## WHAT YOU SHOULD DO
Render the material as a Markdown table with the columns Row and Line, numbering each row and leaving out blank lines. Begin at the line that contains "(Tuesday): time range?" and stop at the end of the material.

(Dataset excerpts)
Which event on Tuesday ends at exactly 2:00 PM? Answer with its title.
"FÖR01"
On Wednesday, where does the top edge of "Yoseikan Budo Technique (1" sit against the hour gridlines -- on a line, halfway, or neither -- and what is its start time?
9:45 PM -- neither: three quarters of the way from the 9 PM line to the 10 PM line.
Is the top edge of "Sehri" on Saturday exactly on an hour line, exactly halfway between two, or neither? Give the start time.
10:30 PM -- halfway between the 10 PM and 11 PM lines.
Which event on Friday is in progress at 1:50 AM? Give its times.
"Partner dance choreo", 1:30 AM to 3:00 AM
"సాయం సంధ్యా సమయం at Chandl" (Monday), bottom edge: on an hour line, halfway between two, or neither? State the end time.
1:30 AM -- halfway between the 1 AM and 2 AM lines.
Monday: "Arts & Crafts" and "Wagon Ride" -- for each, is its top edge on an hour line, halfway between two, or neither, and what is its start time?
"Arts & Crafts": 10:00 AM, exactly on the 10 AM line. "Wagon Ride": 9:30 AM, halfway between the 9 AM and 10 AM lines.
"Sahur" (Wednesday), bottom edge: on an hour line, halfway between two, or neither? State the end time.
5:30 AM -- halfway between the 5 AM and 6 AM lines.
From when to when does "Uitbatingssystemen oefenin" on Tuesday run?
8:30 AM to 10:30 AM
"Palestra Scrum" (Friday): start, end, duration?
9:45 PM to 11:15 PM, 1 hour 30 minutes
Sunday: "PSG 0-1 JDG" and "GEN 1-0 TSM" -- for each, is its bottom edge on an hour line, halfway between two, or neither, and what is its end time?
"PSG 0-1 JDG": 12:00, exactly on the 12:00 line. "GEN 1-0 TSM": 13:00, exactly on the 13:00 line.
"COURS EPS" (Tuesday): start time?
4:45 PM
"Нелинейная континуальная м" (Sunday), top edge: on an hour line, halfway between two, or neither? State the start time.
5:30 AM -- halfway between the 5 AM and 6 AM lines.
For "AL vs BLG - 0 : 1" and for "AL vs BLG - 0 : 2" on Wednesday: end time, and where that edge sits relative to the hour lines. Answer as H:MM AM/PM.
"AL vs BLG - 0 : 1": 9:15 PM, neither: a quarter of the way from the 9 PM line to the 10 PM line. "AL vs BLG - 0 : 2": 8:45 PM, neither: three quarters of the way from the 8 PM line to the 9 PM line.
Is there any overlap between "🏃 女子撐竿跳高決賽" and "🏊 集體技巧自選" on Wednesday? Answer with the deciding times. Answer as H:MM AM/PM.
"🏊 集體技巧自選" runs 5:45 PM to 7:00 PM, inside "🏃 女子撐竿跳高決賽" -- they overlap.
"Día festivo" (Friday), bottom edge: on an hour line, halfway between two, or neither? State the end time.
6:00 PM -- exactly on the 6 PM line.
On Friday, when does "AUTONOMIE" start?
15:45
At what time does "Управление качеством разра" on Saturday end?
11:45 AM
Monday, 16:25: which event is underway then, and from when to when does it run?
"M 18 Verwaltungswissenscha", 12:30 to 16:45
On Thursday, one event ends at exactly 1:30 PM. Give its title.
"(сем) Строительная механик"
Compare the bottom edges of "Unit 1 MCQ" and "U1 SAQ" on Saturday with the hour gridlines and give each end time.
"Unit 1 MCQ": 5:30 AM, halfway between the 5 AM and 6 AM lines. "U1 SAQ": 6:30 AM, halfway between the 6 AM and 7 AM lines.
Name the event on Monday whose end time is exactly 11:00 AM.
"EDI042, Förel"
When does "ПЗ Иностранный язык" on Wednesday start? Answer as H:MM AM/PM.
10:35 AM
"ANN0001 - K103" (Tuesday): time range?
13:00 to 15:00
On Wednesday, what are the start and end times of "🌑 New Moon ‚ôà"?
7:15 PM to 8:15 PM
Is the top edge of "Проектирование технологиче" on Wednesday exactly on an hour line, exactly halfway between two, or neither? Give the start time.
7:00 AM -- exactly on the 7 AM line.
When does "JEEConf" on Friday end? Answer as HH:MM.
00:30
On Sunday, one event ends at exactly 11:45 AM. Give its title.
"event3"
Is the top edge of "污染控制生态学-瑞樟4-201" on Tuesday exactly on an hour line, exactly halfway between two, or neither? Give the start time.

## COMPLETED EXERCISE
| Row | Line |
|---|---|
| 1 | "ANN0001 - K103" (Tuesday): time range? |
| 2 | 13:00 to 15:00 |
| 3 | On Wednesday, what are the start and end times of "🌑 New Moon ‚ôà"? |
| 4 | 7:15 PM to 8:15 PM |
| 5 | Is the top edge of "Проектирование технологиче" on Wednesday exactly on an hour line, exactly halfway between two, or neither? Give the start time. |
| 6 | 7:00 AM -- exactly on the 7 AM line. |
| 7 | When does "JEEConf" on Friday end? Answer as HH:MM. |
| 8 | 00:30 |
| 9 | On Sunday, one event ends at exactly 11:45 AM. Give its title. |
| 10 | "event3" |
| 11 | Is the top edge of "污染控制生态学-瑞樟4-201" on Tuesday exactly on an hour line, exactly halfway between two, or neither? Give the start time. |